» **COMPITO BREVE 1**
Puoi riscrivere in forma di elenco il paragrafo del testo su mediazione e politica che comincia con «Ma le fratture all'interno del paese», conservandone i fatti principali?
» **COMPITO BREVE 2**
Riesci a riprendere il testo su mediazione e politica e a proseguirlo a partire dalla sua ultima frase?

» **ESTRATTO SCELTO**
»»
Mediazione e Politica

 

Il contesto politico attuale è quello che è, e va preso abbassando di molto le nostre pretese in fatto di qualità della proposta. Il dato elettorale delle recenti europee conferma la vittoria di alcuni partiti, il declino di altri, ma comunque accomunati, tutti, da una straordinaria incapacità di andare oltre il momento tattico, oltre la politica di giornata. Del resto anche il neo vincitore Salvini, che non va criticato perché poco incline al riformismo liberale, di cui eredita la convinzione che sia alla fine dei conti il mercato e l’impresa la vera razionalità di ogni agire sociale, costruisce il suo successo più per le suggestioni che riesce ad elargire ad un ricettivo elettorato, piuttosto che per un vero disegno complessivo, organico, di sviluppo dell’intero paese. Una caratteristica comune a tutti i partiti attuali, da quelli di destra fino a quelli di sinistra radicale, è l’ormai assenza di fatto totale del tema dello sviluppo e della unità nazionale. Prevale il pensiero, ormai maggioritario fra le élite colte e i livelli massimi delle associazioni e dei centri culturali e manageriali dello stato,  che l’Italia è un treno composto di vagoni che si muovono a diversa velocità; bene sarebbe se i vagoni più veloci distaccassero, abbandonando al proprio destino, i vagoni irrimediabilmente più lenti, incapaci questi di inserirsi nell’Europa a trazione tedesca. Qui va notata una cosa di non piccolo momento. Se nella prima repubblica fu prevalente, sia nel movimento operaio che nel mondo cattolico, il meridionalismo e la ‘questione del mezzogiorno’ come problema centrale della tenuta unitaria del paese, dagli anni novanta domina un pensiero opposto: è il nord del paese, più industrializzato e forte, che deve essere liberato dai lacci e lacciuoli che lo tengono immobilizzato ad un destino nazionale ritenuto non più utile. La caduta della questione del mezzogiorno significa la marginalizzazione del tema nazionale, al di là di ogni stanco e rituale, e un po’ patetico, rilancio patriottico. Inoltre, pare evidente che un paese come l’Italia, che perde nelle proprie classi dirigenti il senso del suo statuto unitario, come entità difficile e sofferta ma nondimeno utile e significativa, non può pretendere di essere protagonista del processo comunitario continentale contrariamente a ciò che accade oggi, in cui è vittima dei disegni egemonici franco – tedeschi.

Ma le fratture all’interno del paese sono molteplici, e non si può tacere della sempre più evidente divisione del fronte sociale, fra una parte di società che non ha avvertito minimamente la crisi e una parte che, invece, vede cadere la propria condizione economica sempre più. Questa spaccatura è determinata dalla crisi economica, coinvolge quasi l’intera classe lavoratrice, in particolare le qualifiche medie e basse,  e buona parte del ceto medio imprenditoriale e delle professioni caduto notevolmente nelle condizioni di reddito e di patrimonio. Inoltre, risalta la divisione territoriale fra nord e sud dell’Italia, una divisione che è economica, sociale e di organizzazione statuale e civile, che ha raggiunto ormai caratteristiche tali da porre in seria discussione l’unità del paese.
««
» **RIGHE FORNITE**
»»
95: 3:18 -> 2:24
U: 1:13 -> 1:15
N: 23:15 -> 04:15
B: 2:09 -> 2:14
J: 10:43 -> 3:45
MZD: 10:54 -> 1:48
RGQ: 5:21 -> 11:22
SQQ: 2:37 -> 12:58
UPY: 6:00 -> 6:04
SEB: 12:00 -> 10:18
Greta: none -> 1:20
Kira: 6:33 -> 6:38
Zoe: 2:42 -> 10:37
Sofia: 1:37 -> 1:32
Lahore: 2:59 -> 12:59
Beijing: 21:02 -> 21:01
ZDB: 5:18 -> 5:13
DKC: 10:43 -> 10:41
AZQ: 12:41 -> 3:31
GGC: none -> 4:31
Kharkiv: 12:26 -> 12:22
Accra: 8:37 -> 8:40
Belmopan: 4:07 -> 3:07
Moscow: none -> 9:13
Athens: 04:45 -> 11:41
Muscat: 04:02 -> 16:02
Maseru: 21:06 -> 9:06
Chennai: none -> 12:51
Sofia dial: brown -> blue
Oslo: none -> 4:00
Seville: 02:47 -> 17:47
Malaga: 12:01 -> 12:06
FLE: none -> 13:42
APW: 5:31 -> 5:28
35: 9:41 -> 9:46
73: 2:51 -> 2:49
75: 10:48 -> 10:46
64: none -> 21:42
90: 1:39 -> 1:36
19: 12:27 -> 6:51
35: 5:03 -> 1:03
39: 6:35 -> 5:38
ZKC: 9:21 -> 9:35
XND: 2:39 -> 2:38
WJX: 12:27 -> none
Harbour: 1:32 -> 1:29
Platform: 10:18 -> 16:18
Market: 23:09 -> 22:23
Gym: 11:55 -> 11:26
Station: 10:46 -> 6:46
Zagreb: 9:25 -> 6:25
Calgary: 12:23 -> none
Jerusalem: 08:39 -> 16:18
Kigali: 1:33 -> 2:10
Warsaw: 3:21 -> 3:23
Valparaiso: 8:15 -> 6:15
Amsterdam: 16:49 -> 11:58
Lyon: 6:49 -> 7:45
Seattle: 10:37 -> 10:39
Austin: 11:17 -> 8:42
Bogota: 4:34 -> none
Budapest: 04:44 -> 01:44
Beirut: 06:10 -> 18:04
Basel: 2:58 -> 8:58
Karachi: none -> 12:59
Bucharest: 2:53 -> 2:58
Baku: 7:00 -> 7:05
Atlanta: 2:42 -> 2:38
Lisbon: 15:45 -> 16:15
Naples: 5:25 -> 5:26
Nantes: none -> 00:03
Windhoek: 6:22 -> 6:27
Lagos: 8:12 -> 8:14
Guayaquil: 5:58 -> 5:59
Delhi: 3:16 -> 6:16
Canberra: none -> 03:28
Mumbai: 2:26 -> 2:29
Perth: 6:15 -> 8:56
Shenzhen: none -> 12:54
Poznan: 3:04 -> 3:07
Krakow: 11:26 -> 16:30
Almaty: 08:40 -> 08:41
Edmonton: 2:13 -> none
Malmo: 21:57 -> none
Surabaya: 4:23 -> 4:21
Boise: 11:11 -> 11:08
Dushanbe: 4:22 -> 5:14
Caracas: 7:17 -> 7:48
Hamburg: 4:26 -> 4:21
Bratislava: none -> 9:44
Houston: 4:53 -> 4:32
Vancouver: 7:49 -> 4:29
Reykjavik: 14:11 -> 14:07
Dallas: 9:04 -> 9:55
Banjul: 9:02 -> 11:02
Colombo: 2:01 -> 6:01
««
» **RISULTATO DELL'ESERCIZIO 1**
- Le fratture interne al paese sono molteplici.
- Il fronte sociale è sempre più diviso tra chi non ha avvertito minimamente la crisi e chi vede la propria condizione economica peggiorare sempre di più.
- Questa spaccatura nasce dalla crisi economica e coinvolge quasi l'intera classe lavoratrice, in particolare le qualifiche medie e basse. Tocca anche buona parte del ceto medio imprenditoriale e delle professioni, il cui reddito e patrimonio sono calati notevolmente.
- Risalta inoltre la divisione territoriale tra nord e sud, che è economica, sociale e di organizzazione statuale e civile. Questa divisione è ormai tale da mettere seriamente in discussione l'unità del paese.

» **RISULTATO DELL'ESERCIZIO 2**
Le divisioni del paese, sociali e territoriali, sono curiosamente rappresentate entrambe nel governo, con un gioco delle parti alquanto riuscito almeno fino al momento; da un lato la Lega rappresenta prevalentemente il nord e le classi medie produttive, pur avendo consenso nei ceti popolari, anche meridionali, contrariamente i Cinque Stelle assumono la difesa del mondo popolare fiaccato dalla crisi e del meridione lasciato indietro dalla parte più dinamica dell’Italia. Non stupisce, in questa commedia delle parti e delle contraddizioni irrisolte e irrisolvibili a cui è ridotta la politica governativa, la totale incapacità delle opposizioni di inserirsi con un ruolo forte nelle dinamiche reali del vivere sociale. Il PD si divide su proposte di geografia politica, ( centro, sinistra, centrosinistra con trattino o senza), mentre Forza Italia declina limitandosi a esortazioni all’ex alleato e la sinistra, antagonista e residuale, recita parodisticamente il sogno di una autonomia sociale dei soggetti della ‘moltitudine’.

Ciò che manca è il punto di vista dei lavoratori, un soggetto sociale che resta fondamentale per la produzione della ricchezza, e anche per il suo consumo, e che, purtroppo, nessuno si cura di riunificare in un progetto politico e di rappresentare degnamente nelle istituzioni e fuori di esse.

Eppure è proprio il lavoro che a me pare la leva non solo per ricostruire una cultura delle sinistre, ma anche per incrinare una egemonia sociale e di pensiero comune diffuso che le destre hanno determinato in questi anni e che giunge a vincente maturazione proprio in questo ultimo decennio.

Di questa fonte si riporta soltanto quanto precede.